From the data below, copy out every line in which the word "Victor" occurs.

------------------------------------------------------------

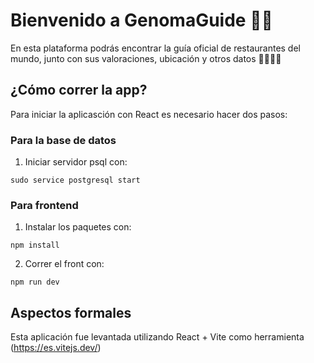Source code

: # Bienvenido a GenomaGuide 🧬🏪

En esta plataforma podrás encontrar la guía oficial de restaurantes del mundo, junto con sus valoraciones, ubicación y otros datos 🍕🍔🍟🌭 

## ¿Cómo correr la app?

Para iniciar la aplicasción con React es necesario hacer dos pasos: 

### Para la base de datos

1. Iniciar servidor psql con: 

```
sudo service postgresql start
```


### Para frontend

1. Instalar los paquetes con: 

```
npm install
```

2. Correr el front con:

```
npm run dev
```


## Aspectos formales

Esta aplicación fue levantada utilizando React + Vite como herramienta (https://es.vitejs.dev/)

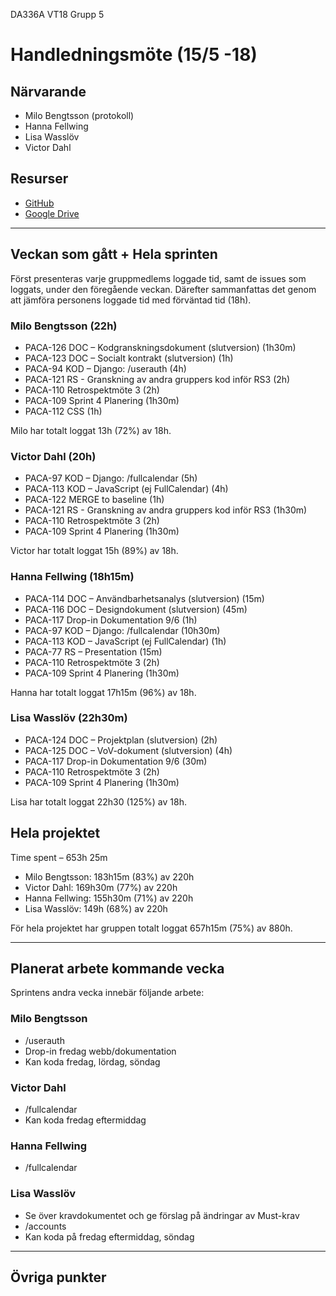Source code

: DA336A VT18
Grupp 5

# Handledningsmöte (15/5 -18)

## Närvarande
* Milo Bengtsson (protokoll)
* Hanna Fellwing
* Lisa Wasslöv
* Victor Dahl

## Resurser
* [GitHub](https://github.com/projectpaca/paca)
* [Google Drive](https://drive.google.com/drive/folders/1A4XK_FlGtjtoPnrWoc-HwR4RUzK5R1Vf?usp=sharing)

---

## Veckan som gått + Hela sprinten
Först presenteras varje gruppmedlems loggade tid, samt de issues som loggats, under den föregående veckan. Därefter sammanfattas det genom att jämföra personens loggade tid med förväntad tid (18h).

### Milo Bengtsson (22h)
* PACA-126 DOC – Kodgranskningsdokument (slutversion) (1h30m)
* PACA-123 DOC – Socialt kontrakt (slutversion) (1h)
* PACA-94 KOD – Django: /userauth (4h)
* PACA-121 RS - Granskning av andra gruppers kod inför RS3 (2h)
* PACA-110 Retrospektmöte 3 (2h)
* PACA-109 Sprint 4 Planering (1h30m)
* PACA-112 CSS (1h)

Milo har totalt loggat 13h (72%) av 18h.

### Victor Dahl (20h)
* PACA-97 KOD – Django: /fullcalendar (5h)
* PACA-113 KOD – JavaScript (ej FullCalendar) (4h)
* PACA-122 MERGE to baseline (1h)
* PACA-121 RS - Granskning av andra gruppers kod inför RS3 (1h30m)
* PACA-110 Retrospektmöte 3 (2h)
* PACA-109 Sprint 4 Planering (1h30m)

Victor har totalt loggat 15h (89%) av 18h.

### Hanna Fellwing (18h15m)
* PACA-114 DOC – Användbarhetsanalys (slutversion) (15m)
* PACA-116 DOC – Designdokument (slutversion) (45m)
* PACA-117 Drop-in Dokumentation 9/6  (1h)
* PACA-97 KOD – Django: /fullcalendar (10h30m)
* PACA-113 KOD – JavaScript (ej FullCalendar) (1h)
* PACA-77 RS – Presentation (15m)
* PACA-110 Retrospektmöte 3 (2h)
* PACA-109 Sprint 4 Planering (1h30m)

Hanna har totalt loggat 17h15m (96%) av 18h.

### Lisa Wasslöv (22h30m)
* PACA-124 DOC – Projektplan (slutversion) (2h)
* PACA-125 DOC – VoV-dokument (slutversion) (4h)
* PACA-117 Drop-in Dokumentation 9/6 (30m)
* PACA-110 Retrospektmöte 3 (2h)
* PACA-109 Sprint 4 Planering (1h30m)

Lisa har totalt loggat 22h30 (125%) av 18h.

## Hela projektet
Time spent – 653h 25m

* Milo Bengtsson: 183h15m (83%) av 220h
* Victor Dahl: 169h30m (77%) av 220h
* Hanna Fellwing: 155h30m (71%) av 220h
* Lisa Wasslöv: 149h (68%) av 220h

För hela projektet har gruppen totalt loggat 657h15m (75%) av 880h.

--- 

## Planerat arbete kommande vecka
Sprintens andra vecka innebär följande arbete:

### Milo Bengtsson
* /userauth
* Drop-in fredag webb/dokumentation
* Kan koda fredag, lördag, söndag

### Victor Dahl
* /fullcalendar
* Kan koda fredag eftermiddag

### Hanna Fellwing
* /fullcalendar

### Lisa Wasslöv
* Se över kravdokumentet och ge förslag på ändringar av Must-krav
* /accounts
* Kan koda på fredag eftermiddag, söndag

---

## Övriga punkter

------------------------------------------------------------

-- YOUR RESPONSE --
* Victor Dahl
### Victor Dahl (20h)
Victor har totalt loggat 15h (89%) av 18h.
* Victor Dahl: 169h30m (77%) av 220h
### Victor Dahl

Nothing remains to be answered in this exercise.